- **Trecho do texto**:
== == ==
#silentimages Uma Promessa do Invisível
- Angela Rosana

- 28 de ago.
- 3 min de leitura
Atualizado: 1 de set.
Esse foi para mim um encontro nada fortuito. As fotografias de Souhayl A chegaram até mim como quem interrompe o fluxo comum da visão: sugeriam muito mais do que mostravam. Mais do que imagens, eram sopros que se recusavam a caber em limites. No mesmo período, mergulhava na leitura de Traços de Música, livro que me foi dado (e escrito) por minha professora Fátima Pombo no mestrado. Foi nesse cruzamento, entre imagens e páginas, que nasceu este texto, não para explicá-las, mas porque nelas reconheci a mesma vertigem de que falava John Keats e que ressoa em Fátima. A força do que não se cumpre, mas insiste em vibrar: "Heard melodies are sweet but those unheard are sweeter."
Há experiências que não se esgotam no que revelam, mas no espaço do que está velado. É nesse vão entre a presença e a ausência que a arte encontra sua força: aquilo que não se ouve, não se vê, não se toca, mas que ainda assim vibra. Keats, ao escrever na Ode on a Grecian Urn intuía que o silêncio pode carregar mais intensidade do que o som. Em Traços de Música, Fátima Pombo parece tocar essa mesma corda sensível ao pensar a música como presença que nasce da abstração, como se fosse possível dar corpo ao invisível e ao indizível.
== == ==
- **Material reunido**:
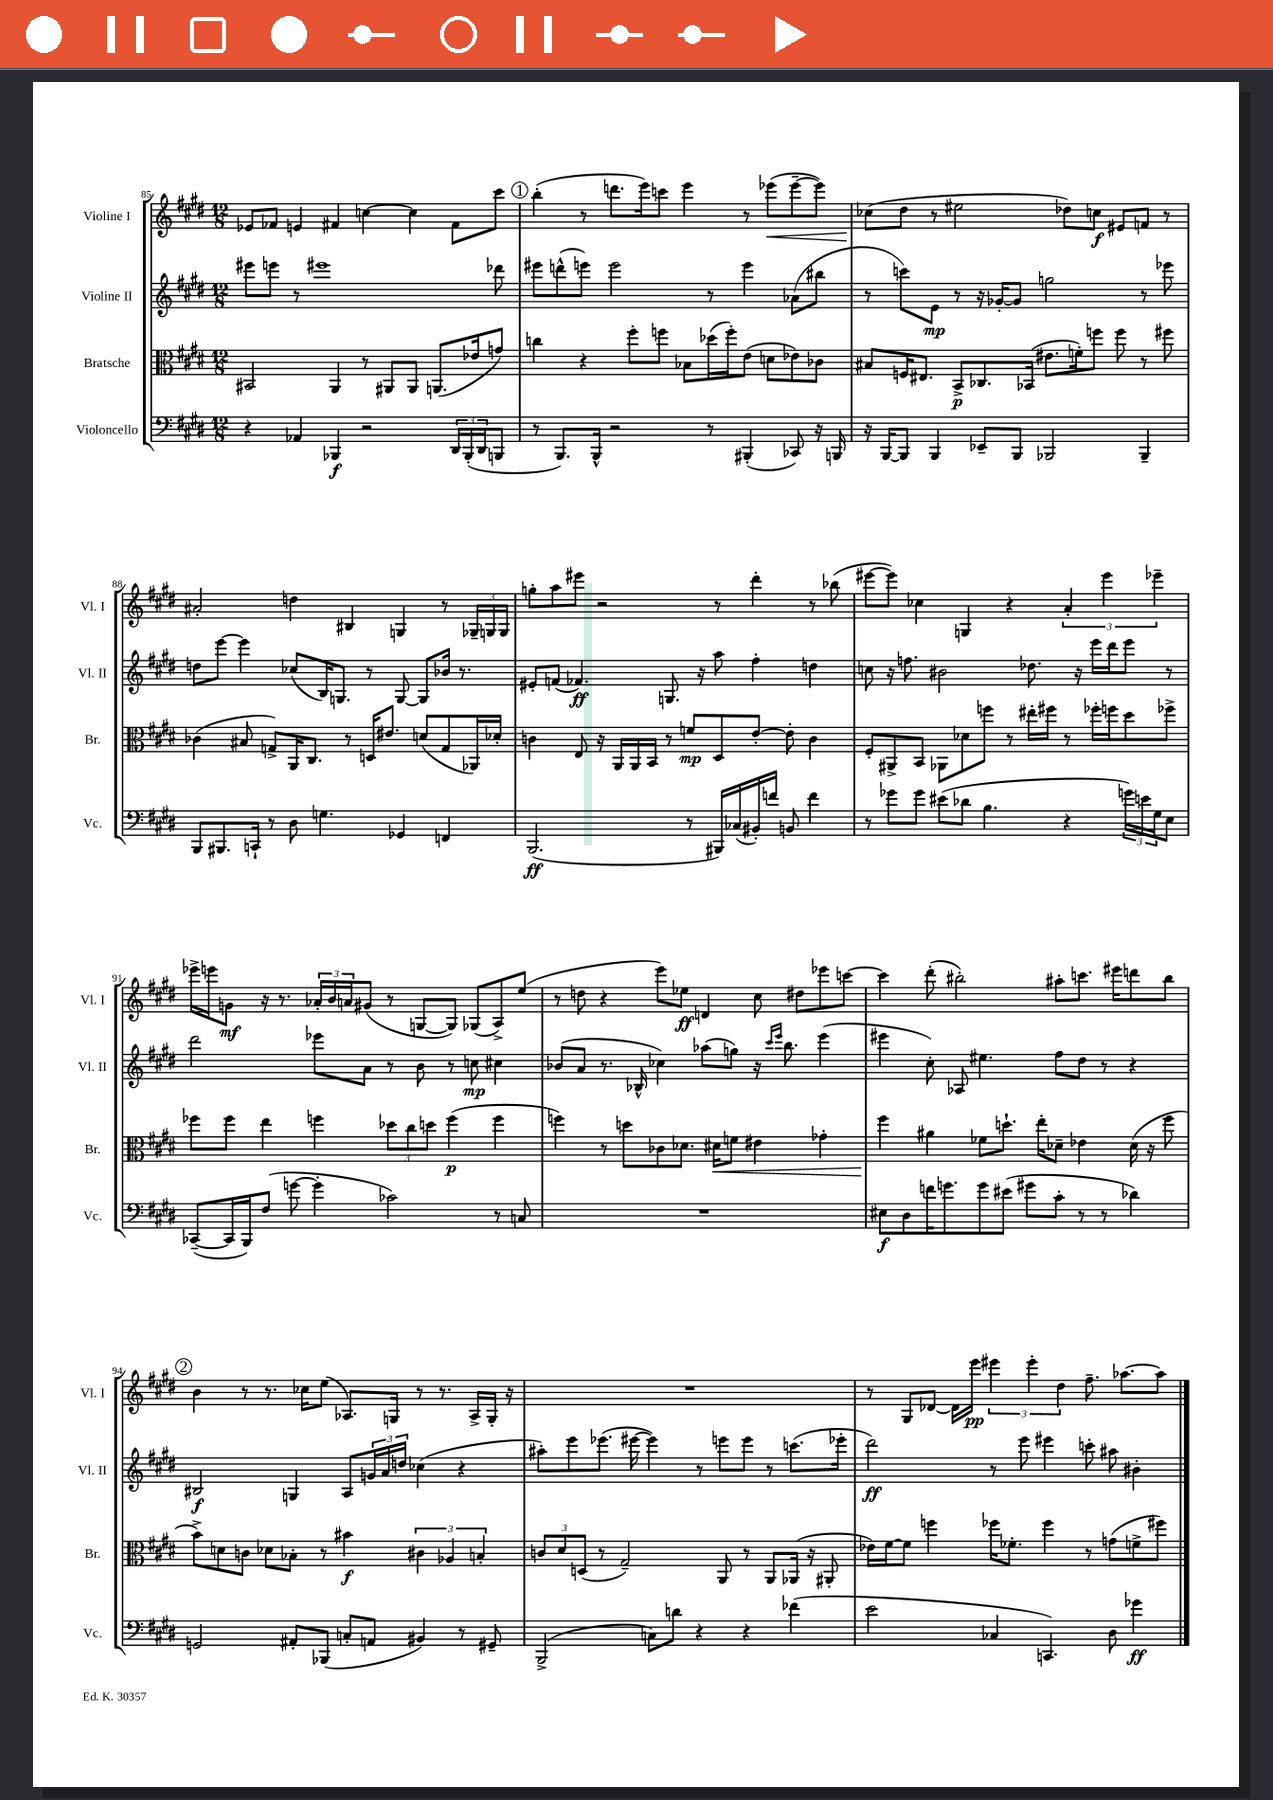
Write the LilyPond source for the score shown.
== == ==
- **Tarefas do exercício**:
A - Como você resumiria em duas frases o texto sobre as fotografias de Souhayl A?
B - Prossiga o texto sobre as fotografias de Souhayl A a partir do ponto em que ele termina.
A listagem provém de outra fonte.

- **Conjunto de respostas**:
A - O texto nasceu do cruzamento entre as fotografias de Souhayl A, que sugeriam muito mais do que mostravam, e a leitura de Traços de Música, livro de Fátima Pombo. Nelas se reconhece a vertigem de que falava John Keats, a força do que não se cumpre mas insiste em vibrar, e se afirma que é no vão entre a presença e a ausência que a arte encontra sua força.

B -
A fotografia se inscreve nesse mesmo território. Não é o flagrante cristalizado que a sustenta, mas o murmúrio que foge ao enquadramento. O olhar se prende menos à nitidez do que à vibração que se insinua entre ausência e desejo, como se cada imagem guardasse uma melodia subterrânea, mais doce justamente porque nunca chega a ser ouvida por inteiro. Sua potência está no silêncio que prolonga a experiência, reverbera no pensamento e se instala como uma pergunta que não encontra resposta.
Multiplicar, mais do que fixar, é o ato poderoso da fotografia. Quando um rosto aparece encoberto ou duplicado, não é a ausência de expressão que nos inquieta, mas o excesso de possibilidades. O que está diante de nós já não é apenas uma figura, mas uma pergunta sobre o que significa ver alguém. O duplo não mostra duas vezes o mesmo, mas revela a impossibilidade de sermos apenas um. A máscara não apenas encobre: lembra que toda imagem já nasce como disfarce.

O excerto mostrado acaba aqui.